A dor emocional, provocada por uma tragédia ou uma grande perda particular, é o mais devastador dos sentimentos. As pessoas podem falar o que elas quiserem, mas ninguém está preparado. Mesmo nos casos de familiares e amigos com doenças terminais, por mais que a gente tente trabalhar o aspecto psicológico ou imaginar como será a vida sem aquele ente, quando a morte chega, tudo acontece de forma bem distinta do que o previsto. Quem já perdeu um parente querido sabe do que estou falando. Com o zelador Lee Chandler (Casey Affleck) não seria diferente. Ele vive em Boston e trabalha como pau para toda obra em alguns condomínios.

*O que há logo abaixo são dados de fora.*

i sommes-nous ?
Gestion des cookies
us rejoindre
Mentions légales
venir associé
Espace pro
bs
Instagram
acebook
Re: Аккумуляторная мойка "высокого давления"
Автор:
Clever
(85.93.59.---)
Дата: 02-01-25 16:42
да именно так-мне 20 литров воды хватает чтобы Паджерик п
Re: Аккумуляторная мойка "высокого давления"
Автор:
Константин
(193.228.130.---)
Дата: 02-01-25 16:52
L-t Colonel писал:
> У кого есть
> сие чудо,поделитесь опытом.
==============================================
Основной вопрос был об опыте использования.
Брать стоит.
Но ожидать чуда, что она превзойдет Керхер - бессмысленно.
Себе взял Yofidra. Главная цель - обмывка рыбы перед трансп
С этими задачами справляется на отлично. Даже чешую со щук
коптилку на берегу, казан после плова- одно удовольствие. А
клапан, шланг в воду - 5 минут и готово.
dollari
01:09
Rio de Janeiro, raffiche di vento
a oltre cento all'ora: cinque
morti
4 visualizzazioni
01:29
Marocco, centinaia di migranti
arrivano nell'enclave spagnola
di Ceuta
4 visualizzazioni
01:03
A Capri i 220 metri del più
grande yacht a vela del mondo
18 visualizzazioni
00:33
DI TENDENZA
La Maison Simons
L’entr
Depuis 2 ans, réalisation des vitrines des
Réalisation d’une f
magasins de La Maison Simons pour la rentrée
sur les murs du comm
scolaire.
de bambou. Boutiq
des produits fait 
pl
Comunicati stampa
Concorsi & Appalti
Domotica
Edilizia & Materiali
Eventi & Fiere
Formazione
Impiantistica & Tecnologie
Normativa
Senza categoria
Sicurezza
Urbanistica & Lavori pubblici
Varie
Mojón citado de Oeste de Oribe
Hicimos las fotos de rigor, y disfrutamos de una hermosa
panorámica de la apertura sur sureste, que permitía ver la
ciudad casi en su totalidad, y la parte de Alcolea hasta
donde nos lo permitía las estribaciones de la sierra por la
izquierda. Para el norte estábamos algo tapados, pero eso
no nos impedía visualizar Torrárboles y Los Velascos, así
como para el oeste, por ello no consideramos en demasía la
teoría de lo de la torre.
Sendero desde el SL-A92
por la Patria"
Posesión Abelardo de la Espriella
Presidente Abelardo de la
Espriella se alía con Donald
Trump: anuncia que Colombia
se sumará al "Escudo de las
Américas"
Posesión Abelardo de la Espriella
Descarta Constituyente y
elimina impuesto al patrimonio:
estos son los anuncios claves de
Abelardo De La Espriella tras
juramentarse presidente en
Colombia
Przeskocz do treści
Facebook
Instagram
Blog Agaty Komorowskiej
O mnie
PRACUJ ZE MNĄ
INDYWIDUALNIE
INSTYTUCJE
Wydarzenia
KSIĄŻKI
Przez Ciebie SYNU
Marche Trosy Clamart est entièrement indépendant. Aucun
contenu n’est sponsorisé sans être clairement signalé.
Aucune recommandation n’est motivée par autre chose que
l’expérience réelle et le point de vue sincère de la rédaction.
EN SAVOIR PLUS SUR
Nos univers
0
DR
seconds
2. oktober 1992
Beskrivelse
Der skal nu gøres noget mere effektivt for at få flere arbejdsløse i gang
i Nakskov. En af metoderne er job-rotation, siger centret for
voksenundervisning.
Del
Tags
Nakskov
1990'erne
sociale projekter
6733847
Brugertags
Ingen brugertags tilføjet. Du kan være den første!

Mora num quartinho insalubre e é obrigado a aturar broncas, às vezes, injustas. Quando não está levando um sermão de alguém, é submetido a outras humilhações. Com uma rotina destas, não é de se estranhar que ele passe todo o tempo livre em bares, enchendo a cara e se envolvendo em brigas. Sua existência é monótona, entediante e desprovida de qualquer tipo de alegria ou diversão. Contudo, nem sempre foi assim. Um dia, ele recebe uma ligação dizendo que seu irmão, Joe Chandler (Kyle Chandler), morreu. Este telefonema vai tirá-lo do estado letárgico em que vivia. Que se danem os moradores inconvenientes e o chefe que lhe explora. Nada importa. Lee só pensa em uma coisa: correr para Manchester, cidadezinha de pescadores, localizada na costa de Massachusetts, e resolver as pendências deixadas por Joe. Isto sem falar em Patrick (Lucas Hedges), seu sobrinho com quem não tem muito contato hoje.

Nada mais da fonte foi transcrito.